Right away, an important statistic that employers should know when considering back to work pathways and plans is that 80% of respondents reported it was ‘difficult’ or ‘extremely difficult’ to ‘balance their work and family responsibilities.’
The most common feelings and emotions listed for parents while on parental leave and preparing to return to work were anxiety, uncertainty, and feeling out of the loop (34% said the contact with their employer while on leave was absent or ineffective).
Some other key stats that should be considered important to employers and business leaders are:
- Almost 50% said there wasn’t even a plan to contact, etc., while they were on parental leave.
- 84% said their workplace did not have any (or an effective) return to workplace policy in place for those returning after parental leave.
- Over 80% of respondents said a return to work program or process would have aided them in returning to work successfully.
- Out of those that received support from their employer whilst on parental leave, the average score was a 5 out of 10 for effectiveness (and satisfaction).
When you look at that data as a whole, it’s evident why parents - especially mums - are mostly finding returning to work challenging, and it makes sense that a plan and program with supporting policies is necessary for a successful transition, starting from the announcement through returning to the workforce.
Employers Missing Out on Untapped Resources
Our survey results weren’t all doom and gloom. 45% responded that they were excited to get back to work, even while feeling fatigue - this needs to be harnessed.
Experts are now saying, and I agree, that parents are an untapped resource.

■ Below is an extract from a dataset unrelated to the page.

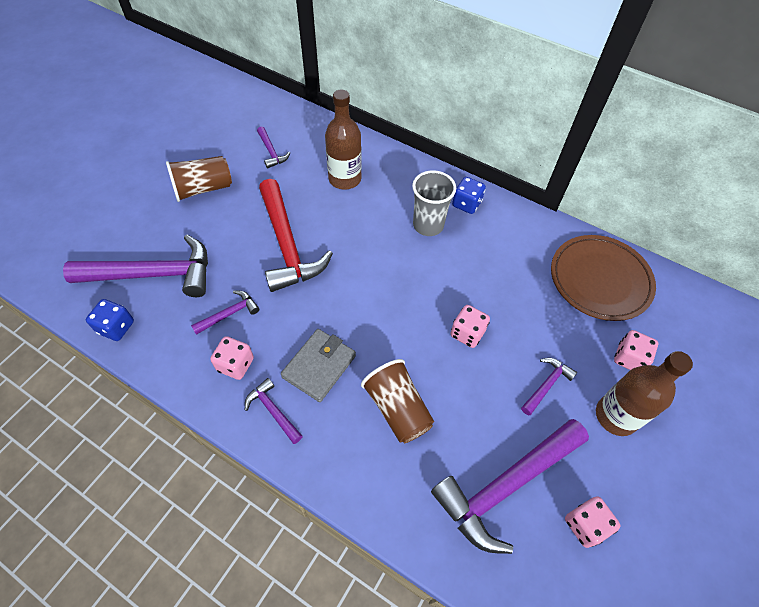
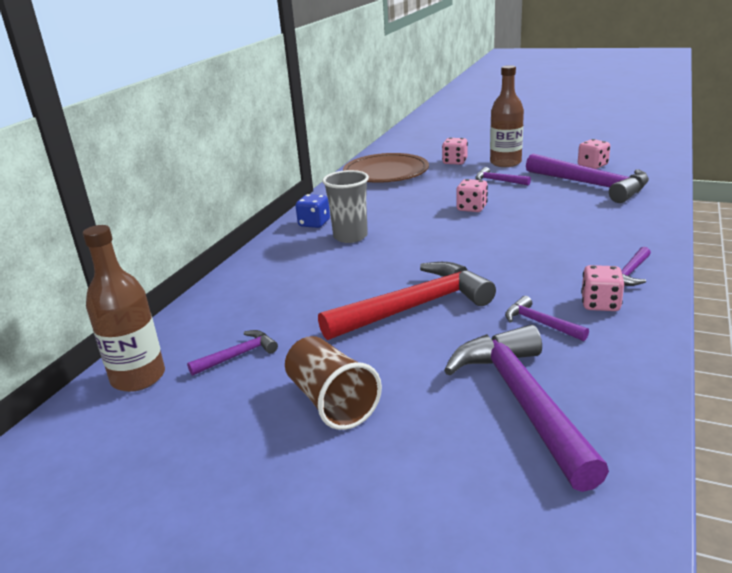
camera: 95 degrees left, 30 degrees down
(116, 327) = (632, 407): blue dice -> none
(319, 366) = (560, 261): grey wallet -> none
(345, 179) = (288, 290): brown bottle -> brown bottle (138, 377)
(397, 408) = (569, 224): brown cup -> none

Sure, life changes, but so do thought processes and experiences (reminder: I said we were ‘super’ multi-tasking warriors) - with the right processes in place for a successful transition, as well as the tools, attitudes and culture to welcome parents back to work, employers can’t lose.
Outside of formal return to work policies and processes, there are simple things that any business can implement or embrace for inclusivity and psychological safety - especially for those new parents struggling with PNDA:
- Mental Health First Aid training should be the norm across the business and should include ALL people managers as a minimum.
- Positive mental health training for ALL employees - for educational signage with tools and tricks to maintain positive mental health.
- Foster a psychologically safe work culture where everyone - even leaders - is enabled to show vulnerability.
- Encourage support groups internally or externally with other parents returning to work.
- Consider online training about PNDA for staff to foster awareness and kindness.
- Establish toolkits and/or communication guides for the business and its employees focused on work/life balance, setting expectations and encouraging discussions.
- Talk to expectant parents and develop roadmaps for every step of their journey and include touchpoints while on leave, and meetings or coaching so they come back to the workplace confident and supported.
- Develop a zero tolerance policy for discrimination of any form, and promote a culture of respect.
We have the perfect business landscape to reassess and reinvent the way we do things, and we should be supporting those raising our next generation of movers and shakers.
We need to take full advantage of the flexibility we’ve come to embrace and the rewriting of our priorities, as well as the moving business landscape to be better at what we do, in everything.
Let’s be kinder and more inclusive, to let those ‘super’ multi-tasking warriors shine!